A teoria dos cem dias
Memes são coisas interessantes: idéias inteiramente arbitrárias que se propagam com extraordinária velocidade e às vezes ganham força de verdade. É um conceito mais amplo que o de rumor: o boato refere-se a uma novidade que ainda será anunciada. Um tempo atrás, circulou a meme de que "Crimson and Clover", choroso hit do pop mauricinho dos anos 60, seria do Velvet Underground, a ameaçadora banda de Lou Reed celebrizada por suas canções sobre heroína e sadomasoquismo.
Não foi muito difícil: bastou jogar na net uma mp3 com o crédito errado.
De fato, nem toda meme se pretende "verdade". Vide a ubíquita obra-prima do cinema contemporâneo, All your base are belong to us. Trata-se de uma meta-meme descrevendo a sua própria conquista da Terra.

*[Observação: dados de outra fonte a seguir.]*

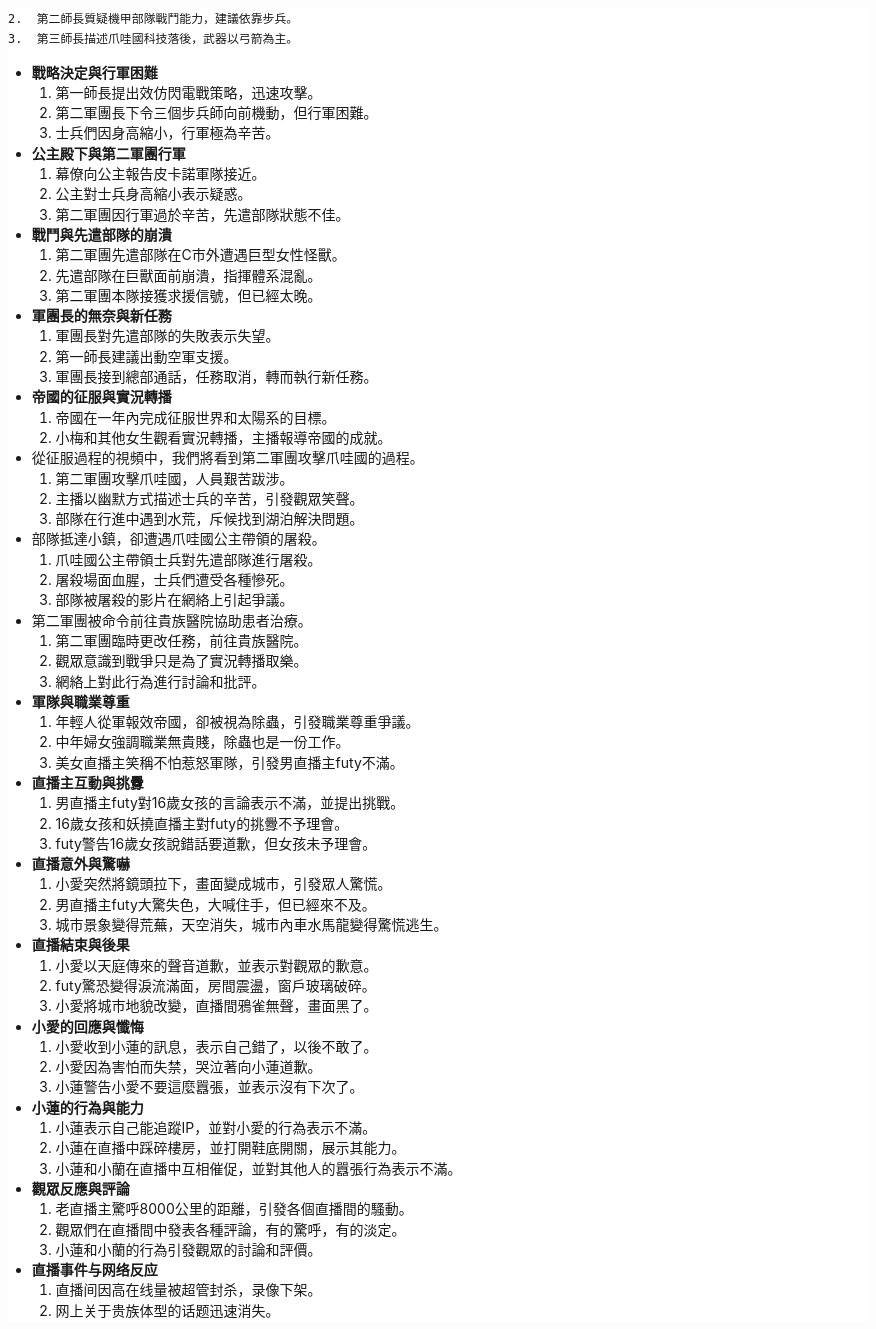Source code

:     2.  第二師長質疑機甲部隊戰鬥能力，建議依靠步兵。
    3.  第三師長描述爪哇國科技落後，武器以弓箭為主。
-   **戰略決定與行軍困難**
    1.  第一師長提出效仿閃電戰策略，迅速攻擊。
    2.  第二軍團長下令三個步兵師向前機動，但行軍困難。
    3.  士兵們因身高縮小，行軍極為辛苦。
-   **公主殿下與第二軍團行軍**
    1.  幕僚向公主報告皮卡諾軍隊接近。
    2.  公主對士兵身高縮小表示疑惑。
    3.  第二軍團因行軍過於辛苦，先遣部隊狀態不佳。
-   **戰鬥與先遣部隊的崩潰**
    1.  第二軍團先遣部隊在C市外遭遇巨型女性怪獸。
    2.  先遣部隊在巨獸面前崩潰，指揮體系混亂。
    3.  第二軍團本隊接獲求援信號，但已經太晚。
-   **軍團長的無奈與新任務**
    1.  軍團長對先遣部隊的失敗表示失望。
    2.  第一師長建議出動空軍支援。
    3.  軍團長接到總部通話，任務取消，轉而執行新任務。
-   **帝國的征服與實況轉播**
    1.  帝國在一年內完成征服世界和太陽系的目標。
    2.  小梅和其他女生觀看實況轉播，主播報導帝國的成就。
-   從征服過程的視頻中，我們將看到第二軍團攻擊爪哇國的過程。
    1.  第二軍團攻擊爪哇國，人員艱苦跋涉。
    2.  主播以幽默方式描述士兵的辛苦，引發觀眾笑聲。
    3.  部隊在行進中遇到水荒，斥候找到湖泊解決問題。
-   部隊抵達小鎮，卻遭遇爪哇國公主帶領的屠殺。
    1.  爪哇國公主帶領士兵對先遣部隊進行屠殺。
    2.  屠殺場面血腥，士兵們遭受各種慘死。
    3.  部隊被屠殺的影片在網絡上引起爭議。
-   第二軍團被命令前往貴族醫院協助患者治療。
    1.  第二軍團臨時更改任務，前往貴族醫院。
    2.  觀眾意識到戰爭只是為了實況轉播取樂。
    3.  網絡上對此行為進行討論和批評。
-   **軍隊與職業尊重**
    1.  年輕人從軍報效帝國，卻被視為除蟲，引發職業尊重爭議。
    2.  中年婦女強調職業無貴賤，除蟲也是一份工作。
    3.  美女直播主笑稱不怕惹怒軍隊，引發男直播主futy不滿。
-   **直播主互動與挑釁**
    1.  男直播主futy對16歲女孩的言論表示不滿，並提出挑戰。
    2.  16歲女孩和妖撓直播主對futy的挑釁不予理會。
    3.  futy警告16歲女孩說錯話要道歉，但女孩未予理會。
-   **直播意外與驚嚇**
    1.  小愛突然將鏡頭拉下，畫面變成城市，引發眾人驚慌。
    2.  男直播主futy大驚失色，大喊住手，但已經來不及。
    3.  城市景象變得荒蕪，天空消失，城市內車水馬龍變得驚慌逃生。
-   **直播結束與後果**
    1.  小愛以天庭傳來的聲音道歉，並表示對觀眾的歉意。
    2.  futy驚恐變得淚流滿面，房間震盪，窗戶玻璃破碎。
    3.  小愛將城市地貌改變，直播間鴉雀無聲，畫面黑了。
-   **小愛的回應與懺悔**
    1.  小愛收到小蓮的訊息，表示自己錯了，以後不敢了。
    2.  小愛因為害怕而失禁，哭泣著向小蓮道歉。
    3.  小蓮警告小愛不要這麼囂張，並表示沒有下次了。
-   **小蓮的行為與能力**
    1.  小蓮表示自己能追蹤IP，並對小愛的行為表示不滿。
    2.  小蓮在直播中踩碎樓房，並打開鞋底開關，展示其能力。
    3.  小蓮和小蘭在直播中互相催促，並對其他人的囂張行為表示不滿。
-   **觀眾反應與評論**
    1.  老直播主驚呼8000公里的距離，引發各個直播間的騷動。
    2.  觀眾們在直播間中發表各種評論，有的驚呼，有的淡定。
    3.  小蓮和小蘭的行為引發觀眾的討論和評價。
-   **直播事件与网络反应**
    1.  直播间因高在线量被超管封杀，录像下架。
    2.  网上关于贵族体型的话题迅速消失。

É fabuloso.
Eu suponho que, chegando ao conhecimento de uma grande população em que ninguém tivesse conhecimento de gramática inglesa, passaria por inglês correto, adquirindo estatuto de verdade. Ora, a meme se torna verdade quando se encontra com um deserto intelectual. Não sabendo o suficiente para perceber quando algo recende a bullshit. Aí entra toda a galeria de patranhas que professores de comunicação regurgitam sobre economia, história e política.
Quero crer que a experiência acaba por ensinar aos jornalistas o que eles deveriam ter aprendido durante sua formação. But, to no avail. É impossível que um curso de quatro anos forme especialistas em economia, ciência política, criminologia e futebol. E então os nossos valorosos formadores de opinião se apóiam na opinião dos "especialistas".
Não sou defensor do "senso comum" como parte da cena blogueira liberal. A realidade é freqüentemente contra-intuitiva, e como diz C.S. Lewis, "All your base are belong to us". Er, não, "o que aprendemos da experiência depende do tipo de filosofia que trazemos a ela. Logo, é inútil apelar à experiência antes de elaborarmos, dentro das nossas possibilidades, a questão filosófica."
Ainda assim, surpreende como predominou a teoria dos cem dias. É uma formidável meme Supostamente, todo governo desfruta de cem dias de trégua, ao final dos quais será julgado. Ora, o que vimos foi um grande período de forte excitação política, cem dias antes e cem dias depois da posse, que serão seguidos de três anos de apatia. Lembro, às vésperas da eleição, os cartazes em um dos CA's da PUC: "Só um golpe tira a vitória de Lula". Esse foi o ponto alto da excitação política.
Ainda durante os primeiros dias depois da posse, muito se prestou atenção a cada ação do governo. Os encontros, as decisões na área econômica; Fidel, o primeiro encontro do Copom, foram seguidos com preocupação e interesse. É apenas natural; não havendo precedentes, as pessoas temem ou esperam as mudanças.
Passados os cem dias, acabou a malha fina. A partir de agora, all your base are belong to Lula.